- [Work request] Please transcribe the data below in full. Omit any picture you find in it.
---------------
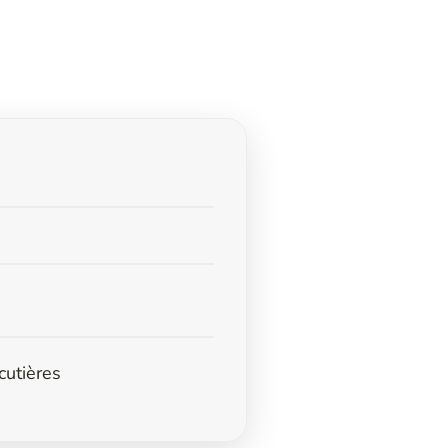
rcutières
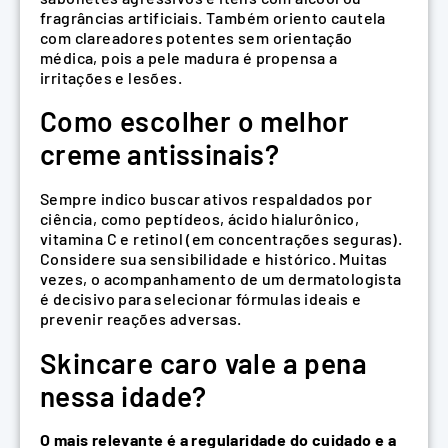
fragrâncias artificiais. Também oriento cautela
com clareadores potentes sem orientação
médica, pois a pele madura é propensa a
irritações e lesões.
Como escolher o melhor
creme antissinais?
Sempre indico buscar ativos respaldados por
ciência, como peptídeos, ácido hialurônico,
vitamina C e retinol (em concentrações seguras).
Considere sua sensibilidade e histórico. Muitas
vezes, o acompanhamento de um dermatologista
é decisivo para selecionar fórmulas ideais e
prevenir reações adversas.
Skincare caro vale a pena
nessa idade?
O mais relevante é a regularidade do cuidado e a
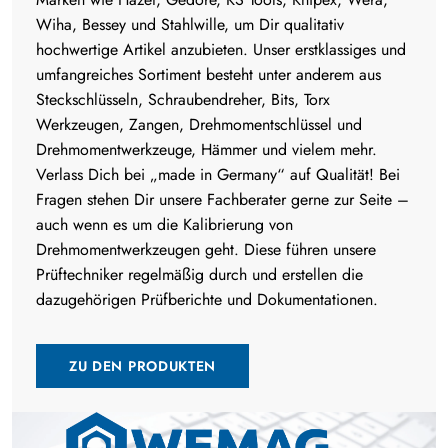
Wiha, Bessey und Stahlwille, um Dir qualitativ
hochwertige Artikel anzubieten. Unser erstklassiges und
umfangreiches Sortiment besteht unter anderem aus
Steckschlüsseln, Schraubendreher, Bits, Torx
Werkzeugen, Zangen, Drehmomentschlüssel und
Drehmomentwerkzeuge, Hämmer und vielem mehr.
Verlass Dich bei „made in Germany“ auf Qualität! Bei
Fragen stehen Dir unsere Fachberater gerne zur Seite –
auch wenn es um die Kalibrierung von
Drehmomentwerkzeugen geht. Diese führen unsere
Prüftechniker regelmäßig durch und erstellen die
dazugehörigen Prüfberichte und Dokumentationen.
ZU DEN PRODUKTEN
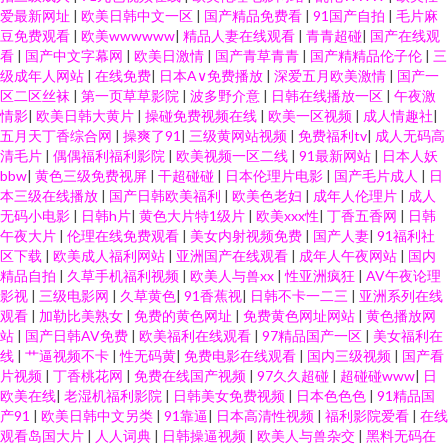
爱最新网址
|
欧美日韩中文一区
|
国产精品免费看
|
91国产自拍
|
毛片麻
豆免费观看
|
欧美wwwwww
|
精品人妻在线观看
|
青青超碰
|
国产在线观
看
|
国产中文字幕网
|
欧美日激情
|
国产青草青青
|
国产精精品伦子伦
|
三
级成年人网站
|
在线免费
|
日本A∨免费播放
|
深爱五月欧美激情
|
国产一
区二区丝袜
|
第一页草草影院
|
波多野介意
|
日韩在线播放一区
|
午夜激
情影
|
欧美日韩大黄片
|
操碰免费视频在线
|
欧美一区视频
|
成人情趣社
|
五月天丁香综合网
|
操爽了91
|
三级黄网站视频
|
免费福利tv
|
成人无码高
清毛片
|
偶偶福利福利影院
|
欧美视频一区二线
|
91最新网站
|
日本人妖
bbw
|
黄色三级免费视屏
|
干超碰碰
|
日本伦理片电影
|
国产毛片成人
|
日
本三级在线播放
|
国产日韩欧美福利
|
欧美色老妇
|
成年人伦理片
|
成人
无码小电影
|
日韩h片
|
黄色大片特1级片
|
欧美xxx性
|
丁香五香网
|
日韩
午夜大片
|
伦理在线免费观看
|
美女内射视频免费
|
国产人妻
|
91福利社
区下载
|
欧美成人福利网站
|
亚洲国产在线观看
|
成年人午夜网站
|
国内
精品自拍
|
久草手机福利视频
|
欧美人与兽xx
|
性亚洲疯狂
|
AV午夜论理
影视
|
三级电影网
|
久草黄色
|
91香蕉视
|
日韩不卡一二三
|
亚洲系列在线
观看
|
加勒比美熟女
|
免费的黄色网址
|
免费黄色网址网站
|
黄色播放网
站
|
国产日韩AV免费
|
欧美福利在线观看
|
97精品国产一区
|
美女福利在
线
|
艹逼视频不卡
|
性无码黄
|
免费电影在线观看
|
国内三级视频
|
国产看
片视频
|
丁香桃花网
|
免费在线国产视频
|
97久久超碰
|
超碰碰www
|
日
欧美在线
|
老湿机福利影院
|
日韩美女免费视频
|
日本色色色
|
91精品国
产91
|
欧美日韩中文另类
|
91靠逼
|
日本高清性视频
|
福利影院爱看
|
在线
观看岛国大片
|
人人词典
|
日韩操逼视频
|
欧美人与兽杂交
|
黑料无码在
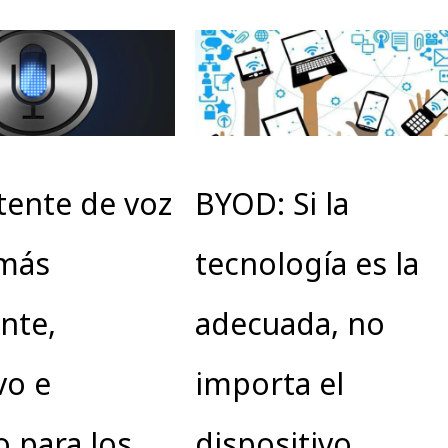
tente de voz
BYOD: Si la
 más
tecnología es la
ente,
adecuada, no
vo e
importa el
o para los
dispositivo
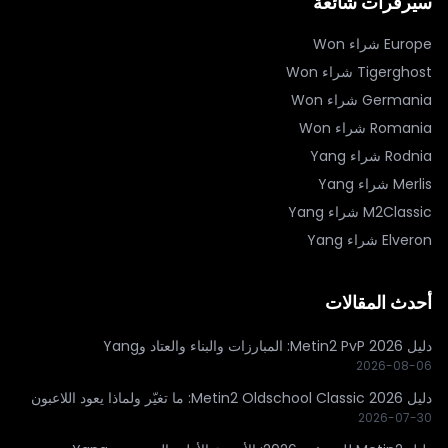
سيرفرات شائعة
Europe
شراء Won
Tigerghost
شراء Won
Germania
شراء Won
Romania
شراء Won
Rodnia
شراء Yang
Merlis
شراء Yang
M2Classic
شراء Yang
Elveron
شراء Yang
أحدث المقالات
دليل Metin2 PvP 2026: المبارزات والبناء والعتاد وYang
2026-08-06
دليل Metin2 Oldschool Classic 2026: ما تغيّر ولماذا يعود اللاعبون
2026-07-30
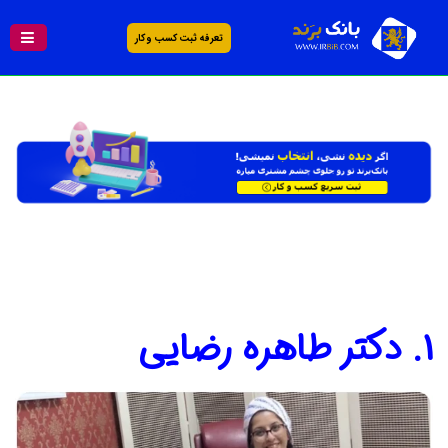
تعرفه ثبت کسب و کار
1. دکتر طاهره رضایی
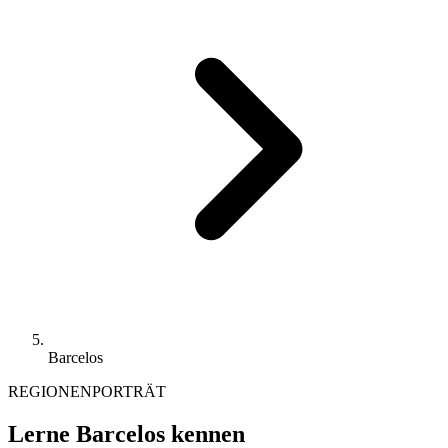
Barcelos
REGIONENPORTRÄT
Lerne Barcelos kennen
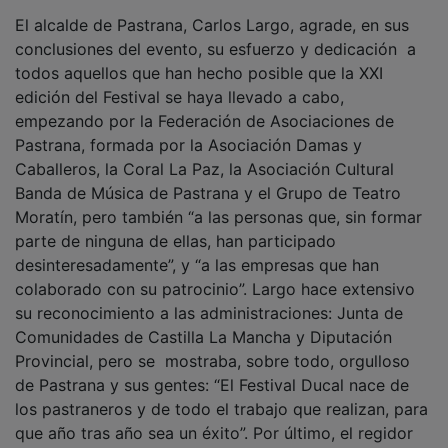
El alcalde de Pastrana, Carlos Largo, agrade, en sus
conclusiones del evento, su esfuerzo y dedicación a
todos aquellos que han hecho posible que la XXI
edición del Festival se haya llevado a cabo,
empezando por la Federación de Asociaciones de
Pastrana, formada por la Asociación Damas y
Caballeros, la Coral La Paz, la Asociación Cultural
Banda de Música de Pastrana y el Grupo de Teatro
Moratín, pero también “a las personas que, sin formar
parte de ninguna de ellas, han participado
desinteresadamente”, y “a las empresas que han
colaborado con su patrocinio”. Largo hace extensivo
su reconocimiento a las administraciones: Junta de
Comunidades de Castilla La Mancha y Diputación
Provincial, pero se mostraba, sobre todo, orgulloso
de Pastrana y sus gentes: “El Festival Ducal nace de
los pastraneros y de todo el trabajo que realizan, para
que año tras año sea un éxito”. Por último, el regidor
ha subrayado el compromiso del Ayuntamiento, en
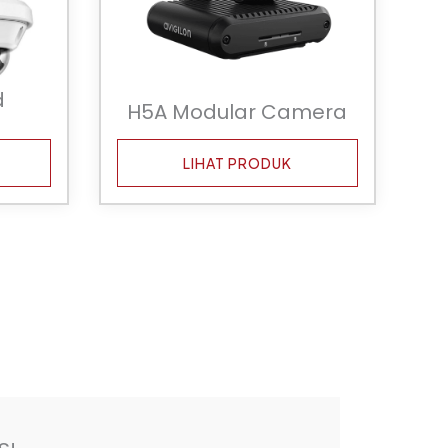
d
H5A Modular Camera
LIHAT PRODUK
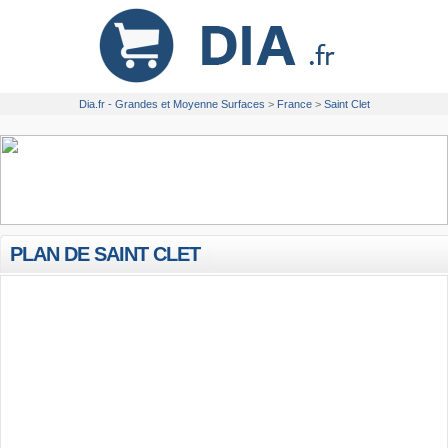
Dia.fr - Grandes et Moyenne Surfaces
>
France
>
Saint Clet
PLAN DE SAINT CLET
---------------
- [The answer]
rcutières
fragrâncias artificiais. Também oriento cautela
com clareadores potentes sem orientação
médica, pois a pele madura é propensa a
irritações e lesões.
Como escolher o melhor
creme antissinais?
Sempre indico buscar ativos respaldados por
ciência, como peptídeos, ácido hialurônico,
vitamina C e retinol (em concentrações seguras).
Considere sua sensibilidade e histórico. Muitas
vezes, o acompanhamento de um dermatologista
é decisivo para selecionar fórmulas ideais e
prevenir reações adversas.
Skincare caro vale a pena
nessa idade?
O mais relevante é a regularidade do cuidado e a
Wiha, Bessey und Stahlwille, um Dir qualitativ
hochwertige Artikel anzubieten. Unser erstklassiges und
umfangreiches Sortiment besteht unter anderem aus
Steckschlüsseln, Schraubendreher, Bits, Torx
Werkzeugen, Zangen, Drehmomentschlüssel und
Drehmomentwerkzeuge, Hämmer und vielem mehr.
Verlass Dich bei „made in Germany“ auf Qualität! Bei
Fragen stehen Dir unsere Fachberater gerne zur Seite –
auch wenn es um die Kalibrierung von
Drehmomentwerkzeugen geht. Diese führen unsere
Prüftechniker regelmäßig durch und erstellen die
dazugehörigen Prüfberichte und Dokumentationen.
ZU DEN PRODUKTEN
爱最新网址
|
欧美日韩中文一区
|
国产精品免费看
|
91国产自拍
|
毛片麻
豆免费观看
|
欧美wwwwww
|
精品人妻在线观看
|
青青超碰
|
国产在线观
看
|
国产中文字幕网
|
欧美日激情
|
国产青草青青
|
国产精精品伦子伦
|
三
级成年人网站
|
在线免费
|
日本A∨免费播放
|
深爱五月欧美激情
|
国产一
区二区丝袜
|
第一页草草影院
|
波多野介意
|
日韩在线播放一区
|
午夜激
情影
|
欧美日韩大黄片
|
操碰免费视频在线
|
欧美一区视频
|
成人情趣社
|
五月天丁香综合网
|
操爽了91
|
三级黄网站视频
|
免费福利tv
|
成人无码高
清毛片
|
偶偶福利福利影院
|
欧美视频一区二线
|
91最新网站
|
日本人妖
bbw
|
黄色三级免费视屏
|
干超碰碰
|
日本伦理片电影
|
国产毛片成人
|
日
本三级在线播放
|
国产日韩欧美福利
|
欧美色老妇
|
成年人伦理片
|
成人
无码小电影
|
日韩h片
|
黄色大片特1级片
|
欧美xxx性
|
丁香五香网
|
日韩
午夜大片
|
伦理在线免费观看
|
美女内射视频免费
|
国产人妻
|
91福利社
区下载
|
欧美成人福利网站
|
亚洲国产在线观看
|
成年人午夜网站
|
国内
精品自拍
|
久草手机福利视频
|
欧美人与兽xx
|
性亚洲疯狂
|
AV午夜论理
影视
|
三级电影网
|
久草黄色
|
91香蕉视
|
日韩不卡一二三
|
亚洲系列在线
观看
|
加勒比美熟女
|
免费的黄色网址
|
免费黄色网址网站
|
黄色播放网
站
|
国产日韩AV免费
|
欧美福利在线观看
|
97精品国产一区
|
美女福利在
线
|
艹逼视频不卡
|
性无码黄
|
免费电影在线观看
|
国内三级视频
|
国产看
片视频
|
丁香桃花网
|
免费在线国产视频
|
97久久超碰
|
超碰碰www
|
日
欧美在线
|
老湿机福利影院
|
日韩美女免费视频
|
日本色色色
|
91精品国
产91
|
欧美日韩中文另类
|
91靠逼
|
日本高清性视频
|
福利影院爱看
|
在线
观看岛国大片
|
人人词典
|
日韩操逼视频
|
欧美人与兽杂交
|
黑料无码在
tente de voz
BYOD: Si la
 más
tecnología es la
ente,
adecuada, no
vo e
importa el
o para los
dispositivo
سيرفرات شائعة
Europe
شراء Won
Tigerghost
شراء Won
Germania
شراء Won
Romania
شراء Won
Rodnia
شراء Yang
Merlis
شراء Yang
M2Classic
شراء Yang
Elveron
شراء Yang
أحدث المقالات
دليل Metin2 PvP 2026: المبارزات والبناء والعتاد وYang
2026-08-06
دليل Metin2 Oldschool Classic 2026: ما تغيّر ولماذا يعود اللاعبون
2026-07-30
تعرفه ثبت کسب و کار
1. دکتر طاهره رضایی
Barcelos
REGIONENPORTRÄT
Lerne Barcelos kennen
El alcalde de Pastrana, Carlos Largo, agrade, en sus
conclusiones del evento, su esfuerzo y dedicación a
todos aquellos que han hecho posible que la XXI
edición del Festival se haya llevado a cabo,
empezando por la Federación de Asociaciones de
Pastrana, formada por la Asociación Damas y
Caballeros, la Coral La Paz, la Asociación Cultural
Banda de Música de Pastrana y el Grupo de Teatro
Moratín, pero también “a las personas que, sin formar
parte de ninguna de ellas, han participado
desinteresadamente”, y “a las empresas que han
colaborado con su patrocinio”. Largo hace extensivo
su reconocimiento a las administraciones: Junta de
Comunidades de Castilla La Mancha y Diputación
Provincial, pero se mostraba, sobre todo, orgulloso
de Pastrana y sus gentes: “El Festival Ducal nace de
los pastraneros y de todo el trabajo que realizan, para
que año tras año sea un éxito”. Por último, el regidor
ha subrayado el compromiso del Ayuntamiento, en
d
H5A Modular Camera
LIHAT PRODUK
Dia.fr - Grandes et Moyenne Surfaces
>
France
>
Saint Clet
PLAN DE SAINT CLET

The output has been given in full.